Stored entries

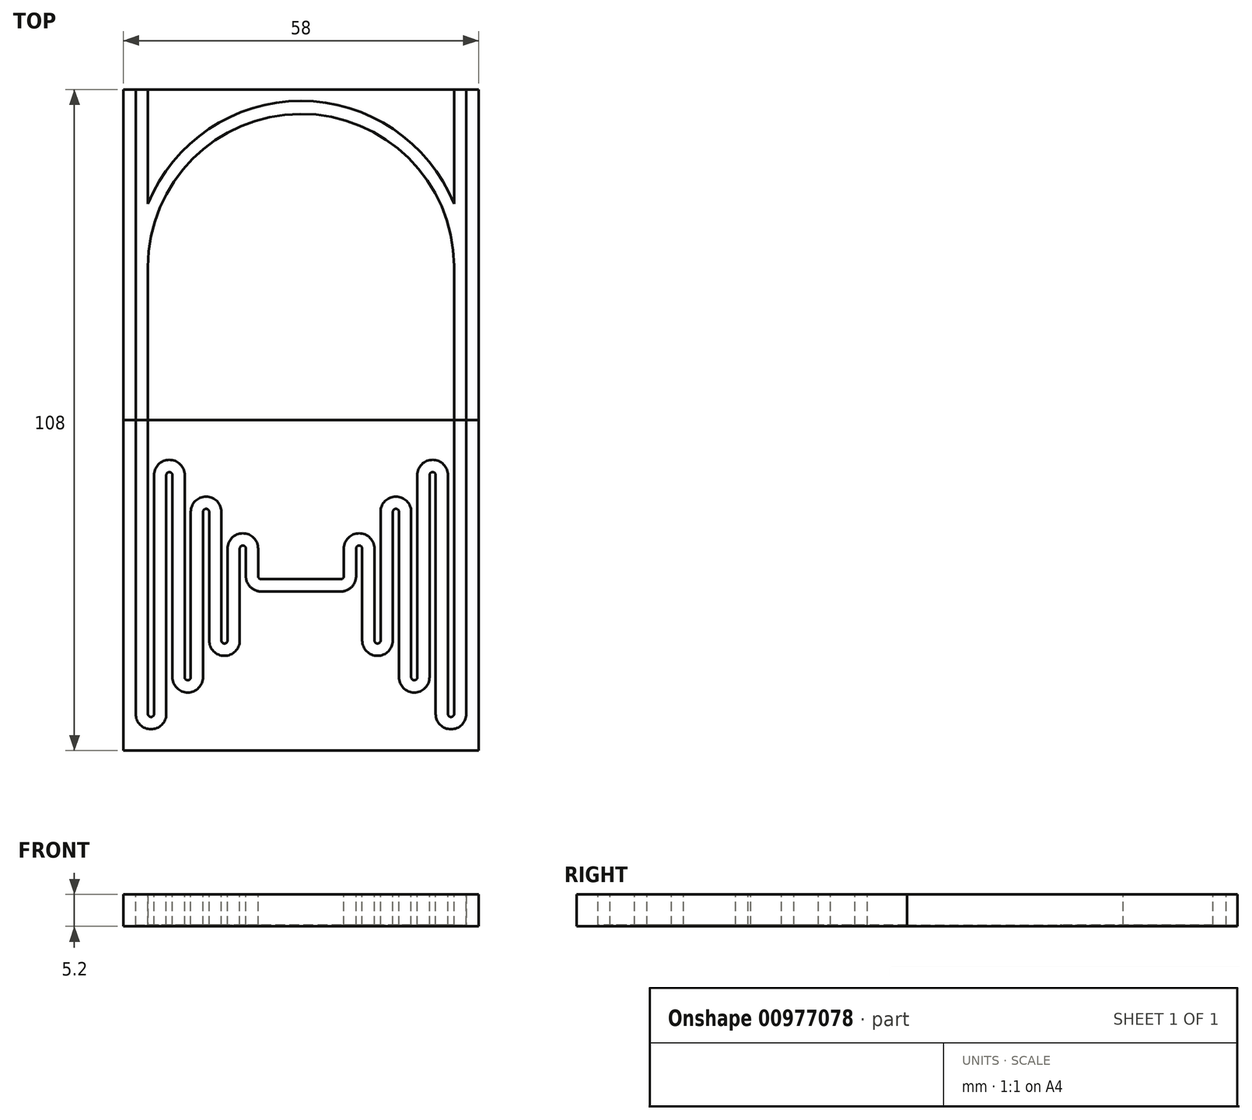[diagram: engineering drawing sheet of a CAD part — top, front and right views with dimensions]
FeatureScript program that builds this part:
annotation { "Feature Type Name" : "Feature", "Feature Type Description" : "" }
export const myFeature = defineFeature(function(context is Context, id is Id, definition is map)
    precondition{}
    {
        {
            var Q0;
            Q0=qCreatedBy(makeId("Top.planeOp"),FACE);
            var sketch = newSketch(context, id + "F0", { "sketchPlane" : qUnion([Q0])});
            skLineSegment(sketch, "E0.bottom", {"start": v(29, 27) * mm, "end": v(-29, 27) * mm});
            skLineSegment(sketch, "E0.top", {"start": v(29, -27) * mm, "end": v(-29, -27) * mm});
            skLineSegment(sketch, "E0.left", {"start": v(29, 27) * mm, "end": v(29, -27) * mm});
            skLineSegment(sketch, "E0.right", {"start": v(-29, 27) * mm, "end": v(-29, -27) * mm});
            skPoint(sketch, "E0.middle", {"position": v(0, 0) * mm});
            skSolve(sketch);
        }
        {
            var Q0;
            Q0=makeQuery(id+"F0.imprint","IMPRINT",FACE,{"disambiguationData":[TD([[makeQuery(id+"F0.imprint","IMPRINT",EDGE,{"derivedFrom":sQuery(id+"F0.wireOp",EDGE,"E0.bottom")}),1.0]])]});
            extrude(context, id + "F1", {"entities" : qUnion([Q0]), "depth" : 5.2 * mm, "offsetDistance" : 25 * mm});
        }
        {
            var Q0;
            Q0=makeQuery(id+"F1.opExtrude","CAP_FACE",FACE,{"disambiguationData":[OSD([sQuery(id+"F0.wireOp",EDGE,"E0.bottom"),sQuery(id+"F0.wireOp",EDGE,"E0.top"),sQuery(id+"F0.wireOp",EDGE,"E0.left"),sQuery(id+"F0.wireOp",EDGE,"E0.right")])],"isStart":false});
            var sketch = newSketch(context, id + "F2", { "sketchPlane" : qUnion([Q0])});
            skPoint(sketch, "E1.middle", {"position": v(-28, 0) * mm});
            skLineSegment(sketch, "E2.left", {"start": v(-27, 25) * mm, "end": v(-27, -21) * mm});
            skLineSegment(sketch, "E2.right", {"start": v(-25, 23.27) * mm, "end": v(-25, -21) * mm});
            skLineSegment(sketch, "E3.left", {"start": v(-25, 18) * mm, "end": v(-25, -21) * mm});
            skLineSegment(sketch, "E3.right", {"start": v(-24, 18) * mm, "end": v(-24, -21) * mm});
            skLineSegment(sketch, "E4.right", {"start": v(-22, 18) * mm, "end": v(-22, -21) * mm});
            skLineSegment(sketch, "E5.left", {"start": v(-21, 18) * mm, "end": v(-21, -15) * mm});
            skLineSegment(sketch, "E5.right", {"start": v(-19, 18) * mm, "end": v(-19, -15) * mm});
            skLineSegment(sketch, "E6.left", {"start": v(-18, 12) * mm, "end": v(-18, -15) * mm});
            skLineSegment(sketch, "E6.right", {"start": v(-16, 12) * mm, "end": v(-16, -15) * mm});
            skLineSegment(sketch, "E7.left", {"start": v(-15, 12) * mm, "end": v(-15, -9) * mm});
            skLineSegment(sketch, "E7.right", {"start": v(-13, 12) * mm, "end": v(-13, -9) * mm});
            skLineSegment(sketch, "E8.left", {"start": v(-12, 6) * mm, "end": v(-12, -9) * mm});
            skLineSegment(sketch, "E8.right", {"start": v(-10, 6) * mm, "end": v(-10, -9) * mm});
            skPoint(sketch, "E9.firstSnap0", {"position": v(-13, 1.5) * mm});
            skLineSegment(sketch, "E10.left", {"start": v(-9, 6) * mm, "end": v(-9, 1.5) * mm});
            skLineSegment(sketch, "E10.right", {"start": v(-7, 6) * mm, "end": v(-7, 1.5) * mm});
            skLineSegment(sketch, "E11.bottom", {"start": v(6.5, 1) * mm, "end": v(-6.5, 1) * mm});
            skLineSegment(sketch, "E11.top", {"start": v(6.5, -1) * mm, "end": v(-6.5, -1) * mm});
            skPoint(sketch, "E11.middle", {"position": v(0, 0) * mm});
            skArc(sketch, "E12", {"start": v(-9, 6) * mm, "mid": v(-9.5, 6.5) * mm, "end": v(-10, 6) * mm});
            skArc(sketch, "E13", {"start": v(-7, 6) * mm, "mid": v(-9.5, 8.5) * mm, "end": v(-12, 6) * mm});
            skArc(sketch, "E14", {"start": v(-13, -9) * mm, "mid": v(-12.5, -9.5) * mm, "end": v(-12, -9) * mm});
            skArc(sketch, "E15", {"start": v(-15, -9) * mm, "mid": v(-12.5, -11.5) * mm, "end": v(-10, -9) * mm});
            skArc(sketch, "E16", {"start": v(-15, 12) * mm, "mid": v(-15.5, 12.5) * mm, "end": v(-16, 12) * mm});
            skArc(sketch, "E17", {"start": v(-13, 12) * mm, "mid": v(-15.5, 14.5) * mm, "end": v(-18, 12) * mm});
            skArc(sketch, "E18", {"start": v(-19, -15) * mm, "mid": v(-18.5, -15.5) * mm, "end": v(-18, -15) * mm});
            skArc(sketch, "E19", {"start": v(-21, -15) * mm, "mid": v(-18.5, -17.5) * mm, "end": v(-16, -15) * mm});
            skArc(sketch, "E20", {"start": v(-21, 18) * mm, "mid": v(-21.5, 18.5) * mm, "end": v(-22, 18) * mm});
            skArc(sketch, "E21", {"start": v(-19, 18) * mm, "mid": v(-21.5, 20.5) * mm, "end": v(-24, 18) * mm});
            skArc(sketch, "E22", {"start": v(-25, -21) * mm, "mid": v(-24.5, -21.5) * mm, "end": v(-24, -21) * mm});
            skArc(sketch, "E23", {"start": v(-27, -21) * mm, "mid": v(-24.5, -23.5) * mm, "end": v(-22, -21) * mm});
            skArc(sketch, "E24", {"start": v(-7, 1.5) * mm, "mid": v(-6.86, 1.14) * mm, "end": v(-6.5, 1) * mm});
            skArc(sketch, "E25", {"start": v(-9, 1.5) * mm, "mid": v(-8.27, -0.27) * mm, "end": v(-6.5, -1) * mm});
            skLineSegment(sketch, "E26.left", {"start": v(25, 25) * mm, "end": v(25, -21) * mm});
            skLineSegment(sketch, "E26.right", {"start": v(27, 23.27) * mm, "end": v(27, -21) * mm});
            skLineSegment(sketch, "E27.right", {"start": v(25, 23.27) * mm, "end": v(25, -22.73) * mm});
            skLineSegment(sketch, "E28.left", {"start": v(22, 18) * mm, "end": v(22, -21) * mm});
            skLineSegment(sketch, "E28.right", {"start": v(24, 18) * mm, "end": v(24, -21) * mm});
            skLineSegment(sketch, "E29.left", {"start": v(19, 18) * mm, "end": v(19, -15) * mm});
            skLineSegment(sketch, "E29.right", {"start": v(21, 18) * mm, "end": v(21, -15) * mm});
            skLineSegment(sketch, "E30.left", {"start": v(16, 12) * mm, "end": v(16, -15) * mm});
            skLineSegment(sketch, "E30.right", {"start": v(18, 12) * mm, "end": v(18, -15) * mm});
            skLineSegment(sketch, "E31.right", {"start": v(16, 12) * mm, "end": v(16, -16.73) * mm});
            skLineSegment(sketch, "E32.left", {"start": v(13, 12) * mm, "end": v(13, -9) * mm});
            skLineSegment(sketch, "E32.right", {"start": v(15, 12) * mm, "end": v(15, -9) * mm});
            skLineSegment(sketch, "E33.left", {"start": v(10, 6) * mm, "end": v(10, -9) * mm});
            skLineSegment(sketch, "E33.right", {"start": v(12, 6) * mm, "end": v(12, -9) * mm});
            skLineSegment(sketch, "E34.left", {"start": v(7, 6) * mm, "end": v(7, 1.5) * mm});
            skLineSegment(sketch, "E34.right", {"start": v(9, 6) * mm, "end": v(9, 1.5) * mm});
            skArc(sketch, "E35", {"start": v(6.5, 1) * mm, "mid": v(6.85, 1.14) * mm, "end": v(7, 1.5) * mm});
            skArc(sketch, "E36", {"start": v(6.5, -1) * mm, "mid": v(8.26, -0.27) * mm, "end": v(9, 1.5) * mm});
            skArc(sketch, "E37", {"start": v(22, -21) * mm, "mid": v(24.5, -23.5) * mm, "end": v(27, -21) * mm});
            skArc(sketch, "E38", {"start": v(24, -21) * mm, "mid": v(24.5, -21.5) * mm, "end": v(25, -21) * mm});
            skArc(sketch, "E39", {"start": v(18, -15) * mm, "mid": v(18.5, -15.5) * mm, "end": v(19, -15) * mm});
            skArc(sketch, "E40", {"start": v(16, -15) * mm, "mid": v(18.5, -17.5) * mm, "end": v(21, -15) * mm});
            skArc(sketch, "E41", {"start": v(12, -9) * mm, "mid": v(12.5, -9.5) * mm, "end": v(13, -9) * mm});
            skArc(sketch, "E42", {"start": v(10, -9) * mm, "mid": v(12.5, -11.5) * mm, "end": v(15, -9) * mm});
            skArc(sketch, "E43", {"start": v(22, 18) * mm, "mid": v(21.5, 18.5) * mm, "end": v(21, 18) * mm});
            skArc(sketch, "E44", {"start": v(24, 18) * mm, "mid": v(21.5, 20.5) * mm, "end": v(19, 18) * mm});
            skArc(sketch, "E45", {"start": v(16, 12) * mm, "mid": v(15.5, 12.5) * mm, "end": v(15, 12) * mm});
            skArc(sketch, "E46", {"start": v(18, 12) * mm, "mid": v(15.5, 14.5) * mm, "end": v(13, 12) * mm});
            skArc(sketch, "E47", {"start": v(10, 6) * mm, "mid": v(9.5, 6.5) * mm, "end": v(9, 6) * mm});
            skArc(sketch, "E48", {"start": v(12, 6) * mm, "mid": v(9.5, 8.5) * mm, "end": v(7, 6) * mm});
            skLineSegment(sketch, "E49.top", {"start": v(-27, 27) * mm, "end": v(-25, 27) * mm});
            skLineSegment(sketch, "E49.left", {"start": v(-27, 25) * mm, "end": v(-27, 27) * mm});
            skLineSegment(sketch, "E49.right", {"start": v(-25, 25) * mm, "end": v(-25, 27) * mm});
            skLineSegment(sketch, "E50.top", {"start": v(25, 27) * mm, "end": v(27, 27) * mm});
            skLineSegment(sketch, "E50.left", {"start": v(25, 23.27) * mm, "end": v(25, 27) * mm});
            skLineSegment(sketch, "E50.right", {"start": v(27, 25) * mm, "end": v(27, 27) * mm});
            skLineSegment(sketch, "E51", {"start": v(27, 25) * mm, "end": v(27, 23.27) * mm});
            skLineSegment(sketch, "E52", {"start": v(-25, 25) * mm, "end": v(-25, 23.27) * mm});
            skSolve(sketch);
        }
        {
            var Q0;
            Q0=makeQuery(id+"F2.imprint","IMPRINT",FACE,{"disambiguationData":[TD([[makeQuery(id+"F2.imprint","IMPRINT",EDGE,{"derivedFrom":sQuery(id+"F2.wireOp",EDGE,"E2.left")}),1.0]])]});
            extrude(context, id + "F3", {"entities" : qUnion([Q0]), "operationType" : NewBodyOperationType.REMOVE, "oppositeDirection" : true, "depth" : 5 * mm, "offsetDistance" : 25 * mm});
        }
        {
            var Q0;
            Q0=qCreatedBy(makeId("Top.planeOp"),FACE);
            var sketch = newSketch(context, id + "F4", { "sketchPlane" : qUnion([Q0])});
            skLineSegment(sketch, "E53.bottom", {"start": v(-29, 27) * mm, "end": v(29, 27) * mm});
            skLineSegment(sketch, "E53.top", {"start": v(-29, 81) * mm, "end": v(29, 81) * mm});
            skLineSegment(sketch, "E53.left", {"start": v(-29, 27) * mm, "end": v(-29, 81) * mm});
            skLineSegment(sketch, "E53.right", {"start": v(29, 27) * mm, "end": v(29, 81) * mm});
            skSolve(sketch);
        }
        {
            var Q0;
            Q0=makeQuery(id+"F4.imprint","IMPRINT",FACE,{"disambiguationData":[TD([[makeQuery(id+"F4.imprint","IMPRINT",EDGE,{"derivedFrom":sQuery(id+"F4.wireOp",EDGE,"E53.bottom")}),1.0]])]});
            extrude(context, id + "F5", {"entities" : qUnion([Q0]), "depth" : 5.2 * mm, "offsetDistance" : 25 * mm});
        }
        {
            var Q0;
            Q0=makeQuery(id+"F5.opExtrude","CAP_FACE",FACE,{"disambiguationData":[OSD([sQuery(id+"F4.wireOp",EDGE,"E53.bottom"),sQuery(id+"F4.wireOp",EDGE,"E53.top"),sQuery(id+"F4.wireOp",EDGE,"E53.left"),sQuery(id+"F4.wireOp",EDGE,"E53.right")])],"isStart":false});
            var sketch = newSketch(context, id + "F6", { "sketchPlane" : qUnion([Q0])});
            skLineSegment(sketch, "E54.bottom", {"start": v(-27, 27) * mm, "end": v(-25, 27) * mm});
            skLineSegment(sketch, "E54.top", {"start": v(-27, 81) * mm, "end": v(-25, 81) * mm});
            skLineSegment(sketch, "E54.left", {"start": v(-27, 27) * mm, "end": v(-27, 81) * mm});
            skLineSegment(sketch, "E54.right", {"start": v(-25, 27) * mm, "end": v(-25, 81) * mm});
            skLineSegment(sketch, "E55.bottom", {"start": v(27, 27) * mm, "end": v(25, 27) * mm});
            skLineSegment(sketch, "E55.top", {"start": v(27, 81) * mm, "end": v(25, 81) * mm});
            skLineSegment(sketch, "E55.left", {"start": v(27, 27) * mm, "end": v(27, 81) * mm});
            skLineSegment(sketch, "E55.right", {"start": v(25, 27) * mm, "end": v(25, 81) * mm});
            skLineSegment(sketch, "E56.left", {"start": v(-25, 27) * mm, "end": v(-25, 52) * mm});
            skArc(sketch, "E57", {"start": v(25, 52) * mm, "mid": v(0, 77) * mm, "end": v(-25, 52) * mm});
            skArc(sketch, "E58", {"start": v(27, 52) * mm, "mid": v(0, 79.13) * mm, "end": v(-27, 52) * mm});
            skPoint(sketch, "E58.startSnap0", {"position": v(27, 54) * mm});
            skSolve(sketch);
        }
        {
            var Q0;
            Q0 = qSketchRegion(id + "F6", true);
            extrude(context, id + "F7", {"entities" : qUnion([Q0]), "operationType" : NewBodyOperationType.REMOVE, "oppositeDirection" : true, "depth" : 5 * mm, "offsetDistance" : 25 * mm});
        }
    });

## Problem requirements:
Update the lines from the start of the engineering model data through the line containing "v(-25, 18) *", both included, by replacing "depth" with "thickness" and leaving everything else unchanged. Leave the pictures out of the answer.

## Right answer:
[diagram: engineering drawing sheet of a CAD part — top, front and right views with dimensions]
FeatureScript program that builds this part:
annotation { "Feature Type Name" : "Feature", "Feature Type Description" : "" }
export const myFeature = defineFeature(function(context is Context, id is Id, definition is map)
    precondition{}
    {
        {
            var Q0;
            Q0=qCreatedBy(makeId("Top.planeOp"),FACE);
            var sketch = newSketch(context, id + "F0", { "sketchPlane" : qUnion([Q0])});
            skLineSegment(sketch, "E0.bottom", {"start": v(29, 27) * mm, "end": v(-29, 27) * mm});
            skLineSegment(sketch, "E0.top", {"start": v(29, -27) * mm, "end": v(-29, -27) * mm});
            skLineSegment(sketch, "E0.left", {"start": v(29, 27) * mm, "end": v(29, -27) * mm});
            skLineSegment(sketch, "E0.right", {"start": v(-29, 27) * mm, "end": v(-29, -27) * mm});
            skPoint(sketch, "E0.middle", {"position": v(0, 0) * mm});
            skSolve(sketch);
        }
        {
            var Q0;
            Q0=makeQuery(id+"F0.imprint","IMPRINT",FACE,{"disambiguationData":[TD([[makeQuery(id+"F0.imprint","IMPRINT",EDGE,{"derivedFrom":sQuery(id+"F0.wireOp",EDGE,"E0.bottom")}),1.0]])]});
            extrude(context, id + "F1", {"entities" : qUnion([Q0]), "thickness" : 5.2 * mm, "offsetDistance" : 25 * mm});
        }
        {
            var Q0;
            Q0=makeQuery(id+"F1.opExtrude","CAP_FACE",FACE,{"disambiguationData":[OSD([sQuery(id+"F0.wireOp",EDGE,"E0.bottom"),sQuery(id+"F0.wireOp",EDGE,"E0.top"),sQuery(id+"F0.wireOp",EDGE,"E0.left"),sQuery(id+"F0.wireOp",EDGE,"E0.right")])],"isStart":false});
            var sketch = newSketch(context, id + "F2", { "sketchPlane" : qUnion([Q0])});
            skPoint(sketch, "E1.middle", {"position": v(-28, 0) * mm});
            skLineSegment(sketch, "E2.left", {"start": v(-27, 25) * mm, "end": v(-27, -21) * mm});
            skLineSegment(sketch, "E2.right", {"start": v(-25, 23.27) * mm, "end": v(-25, -21) * mm});
            skLineSegment(sketch, "E3.left", {"start": v(-25, 18) * mm, "end": v(-25, -21) * mm});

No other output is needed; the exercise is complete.